First Florida Vacation Part 1 – Or South of the Border
When I was little we spent every Sunday on the boat from spring through the fall. When we finished sailing we would head over to my grandparents’ farm, Rocky Beach and have dinner with them. As we got older, my parents invited different friends each weekend and sometimes my brother and I invited our friends.
Our vacations were always 10 days on the boat, from the beginning of one weekend to the end of the following weekend. We didn’t have air conditioning in the house, so even if it was hot out, it was usually cooler on the boat. Plus, we could jump in the water whenever we wanted after we anchored.
Then as we got older still we started hearing stories about our classmates vacations and we got curious to see other things. (More me, since I was older.) So we (I) started pushing for going to see other places. Don’t get me wrong, I loved the boat vacations and have many fond memories but I wanted to experience something new.
So my father planned out our first non-boat vacation. Florida. We took off in our International Harvester Travelall. It was sort of a 1960s version of an SUV. Our first day was to be all driving and stopping for the night somewhere in North Carolina. We took the new North-South highway, Route 301 (sometimes called Route 3) that was being completed. In places you had to go back to the older slow roads. Route 1 was the original North-South highway but over time businesses had built up along it, there were lots of traffic lights and it was congested. Route 301 was designed to speed up traffic and commerce. The federal highway system with all the Interstates had been started yet. It might not even have been thought of yet.

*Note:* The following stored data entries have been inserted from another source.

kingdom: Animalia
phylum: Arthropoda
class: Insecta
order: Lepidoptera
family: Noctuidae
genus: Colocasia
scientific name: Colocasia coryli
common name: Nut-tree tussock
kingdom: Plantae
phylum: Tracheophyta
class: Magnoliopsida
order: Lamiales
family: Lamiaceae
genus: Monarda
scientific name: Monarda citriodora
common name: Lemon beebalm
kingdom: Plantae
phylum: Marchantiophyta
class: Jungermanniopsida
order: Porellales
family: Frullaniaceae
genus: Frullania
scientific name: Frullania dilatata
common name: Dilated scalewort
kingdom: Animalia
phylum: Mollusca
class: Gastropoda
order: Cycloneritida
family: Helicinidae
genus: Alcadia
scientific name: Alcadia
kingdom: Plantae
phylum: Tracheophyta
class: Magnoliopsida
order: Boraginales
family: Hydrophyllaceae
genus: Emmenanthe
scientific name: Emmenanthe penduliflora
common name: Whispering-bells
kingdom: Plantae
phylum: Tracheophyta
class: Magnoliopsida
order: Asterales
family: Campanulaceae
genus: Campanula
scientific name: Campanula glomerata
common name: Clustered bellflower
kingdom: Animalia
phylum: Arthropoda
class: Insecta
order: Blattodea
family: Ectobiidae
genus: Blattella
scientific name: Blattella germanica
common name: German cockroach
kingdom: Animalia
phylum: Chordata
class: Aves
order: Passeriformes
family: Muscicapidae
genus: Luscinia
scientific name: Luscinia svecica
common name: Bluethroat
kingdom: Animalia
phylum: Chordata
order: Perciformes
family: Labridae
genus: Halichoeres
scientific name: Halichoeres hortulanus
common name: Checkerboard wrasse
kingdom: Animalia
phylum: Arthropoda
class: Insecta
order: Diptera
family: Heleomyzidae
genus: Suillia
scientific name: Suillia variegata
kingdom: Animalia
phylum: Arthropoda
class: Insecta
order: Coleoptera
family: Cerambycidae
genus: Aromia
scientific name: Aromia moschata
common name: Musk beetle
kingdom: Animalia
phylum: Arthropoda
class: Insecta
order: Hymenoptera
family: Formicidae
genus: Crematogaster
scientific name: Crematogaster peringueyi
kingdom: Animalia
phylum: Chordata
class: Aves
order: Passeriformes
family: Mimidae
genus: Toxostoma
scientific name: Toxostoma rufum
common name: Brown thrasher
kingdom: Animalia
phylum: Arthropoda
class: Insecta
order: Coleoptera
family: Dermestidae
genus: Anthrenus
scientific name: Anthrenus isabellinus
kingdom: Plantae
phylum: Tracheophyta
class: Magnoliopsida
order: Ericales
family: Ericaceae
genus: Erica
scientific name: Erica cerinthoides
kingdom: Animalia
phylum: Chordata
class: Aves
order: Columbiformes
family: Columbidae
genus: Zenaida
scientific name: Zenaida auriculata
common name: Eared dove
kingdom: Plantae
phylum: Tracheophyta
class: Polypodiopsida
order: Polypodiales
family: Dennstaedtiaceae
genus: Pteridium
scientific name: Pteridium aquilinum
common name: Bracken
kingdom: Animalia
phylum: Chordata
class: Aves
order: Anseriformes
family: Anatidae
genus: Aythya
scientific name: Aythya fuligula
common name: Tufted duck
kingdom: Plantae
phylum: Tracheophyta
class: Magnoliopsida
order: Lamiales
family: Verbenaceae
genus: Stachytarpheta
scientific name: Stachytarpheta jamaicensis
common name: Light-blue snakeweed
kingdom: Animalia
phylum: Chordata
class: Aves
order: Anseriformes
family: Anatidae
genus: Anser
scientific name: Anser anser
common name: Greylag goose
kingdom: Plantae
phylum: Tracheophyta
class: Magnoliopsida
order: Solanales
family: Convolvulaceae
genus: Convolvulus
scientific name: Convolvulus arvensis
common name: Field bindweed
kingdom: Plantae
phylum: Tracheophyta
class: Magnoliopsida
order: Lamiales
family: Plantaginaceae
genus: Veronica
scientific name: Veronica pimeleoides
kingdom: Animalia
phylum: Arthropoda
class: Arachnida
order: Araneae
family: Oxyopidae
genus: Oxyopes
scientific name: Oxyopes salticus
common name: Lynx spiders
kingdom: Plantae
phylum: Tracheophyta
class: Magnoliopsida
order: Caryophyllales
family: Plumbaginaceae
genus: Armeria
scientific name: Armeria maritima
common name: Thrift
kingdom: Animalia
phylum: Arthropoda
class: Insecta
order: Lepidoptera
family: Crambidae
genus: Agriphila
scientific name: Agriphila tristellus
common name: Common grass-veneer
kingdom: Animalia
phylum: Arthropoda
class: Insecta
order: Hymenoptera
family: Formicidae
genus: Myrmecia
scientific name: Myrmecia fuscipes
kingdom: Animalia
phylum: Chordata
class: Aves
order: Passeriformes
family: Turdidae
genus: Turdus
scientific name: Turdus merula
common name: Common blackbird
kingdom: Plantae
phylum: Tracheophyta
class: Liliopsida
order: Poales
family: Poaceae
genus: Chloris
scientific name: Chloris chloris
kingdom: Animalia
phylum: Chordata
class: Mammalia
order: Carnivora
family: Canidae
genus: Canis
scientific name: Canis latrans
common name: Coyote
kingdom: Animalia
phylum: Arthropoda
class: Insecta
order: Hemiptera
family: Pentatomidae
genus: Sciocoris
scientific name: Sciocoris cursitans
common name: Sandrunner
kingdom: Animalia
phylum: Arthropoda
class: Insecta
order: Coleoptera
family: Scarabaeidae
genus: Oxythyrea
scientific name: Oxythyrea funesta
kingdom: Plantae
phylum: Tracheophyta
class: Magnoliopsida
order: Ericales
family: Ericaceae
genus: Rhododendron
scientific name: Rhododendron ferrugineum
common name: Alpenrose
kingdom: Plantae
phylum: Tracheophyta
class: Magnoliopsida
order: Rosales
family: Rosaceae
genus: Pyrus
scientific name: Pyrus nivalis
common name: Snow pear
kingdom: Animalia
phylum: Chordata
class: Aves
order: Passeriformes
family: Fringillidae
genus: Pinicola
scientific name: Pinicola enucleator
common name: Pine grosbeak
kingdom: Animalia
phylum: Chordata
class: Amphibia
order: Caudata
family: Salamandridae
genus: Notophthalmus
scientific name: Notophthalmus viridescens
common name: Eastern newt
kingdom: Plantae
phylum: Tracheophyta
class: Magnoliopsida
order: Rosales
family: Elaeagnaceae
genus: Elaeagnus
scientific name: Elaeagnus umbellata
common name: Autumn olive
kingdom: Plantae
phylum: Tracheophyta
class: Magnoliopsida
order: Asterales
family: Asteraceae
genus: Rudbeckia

Mom read a book for part of the way. We probably brought along a collection of books to read. We played road poker. My brother and I each had a side of the car. If we saw cows on our side of the car, we got a point per cow. Horses were 2 or 3 points, a dog was 5 points and a cat was 10 points. First to 100 won. Now on the interstate system you don’t see animals much anymore. We also played GHOST and probably other games.
South of the Border
As we were heading through Virginia we started seeing signs for something called South of the Border. The further we went, the more signs we saw. We finally got so curious that we decided keep pushing past our originally planned stopping point and go to South of the Border.
We got there and pulled in to get a room for the night. The motel was on one side of Route 301 and the restaurant was on the other. After checking in, we walked across the road to the restaurant. Fairly easy to do back then because it was only a single lane each way and there wasn’t that huge amounts of traffic. The food was good if I remember correctly. I probably had Maryland fried chicken which was a big deal back then. Everywhere we went in the South they had Maryland fried chicken on menus. Colonel Sanders and his Kentucky fried chicken franchise was just getting started and almost no one had heard of him or it back then.
Then we probably jumped in the pool and also got shuffleboard sticks and pucks and played shuffleboard for a while. It turned out shuffleboard was a big deal at most of the motels and my brother and I really enjoyed playing it on the trip.
South of the Border Revisited
Years later when I was headed south with my wife and kids, heading to Pawley’s Island, SC I planned a stop at South of the Border. We all enjoyed all the crazy signs on the way down. That was about the last thing we enjoyed. It was a big mistake. South of the Border had seen its day quite a while ago and was looking very seedy these days. Interstate 95 goes right by it now and you get off at the exit and take Route 301 a few hundred yards and you are there. They have added a lot of buildings and souvenir shops but the whole place is tacky beyond belief. The pool seemed dubious. I asked about shuffleboard at the office and they looked at me like I was nuts. I did find the shuffleboard courts where I remembered them, almost completely overgrown. The food was mediocre at best.
Too bad it has gone downhill so badly. Classic marketing campaign with the signs. They could clean up the place and do a great business. Until they do, we will never stay there again.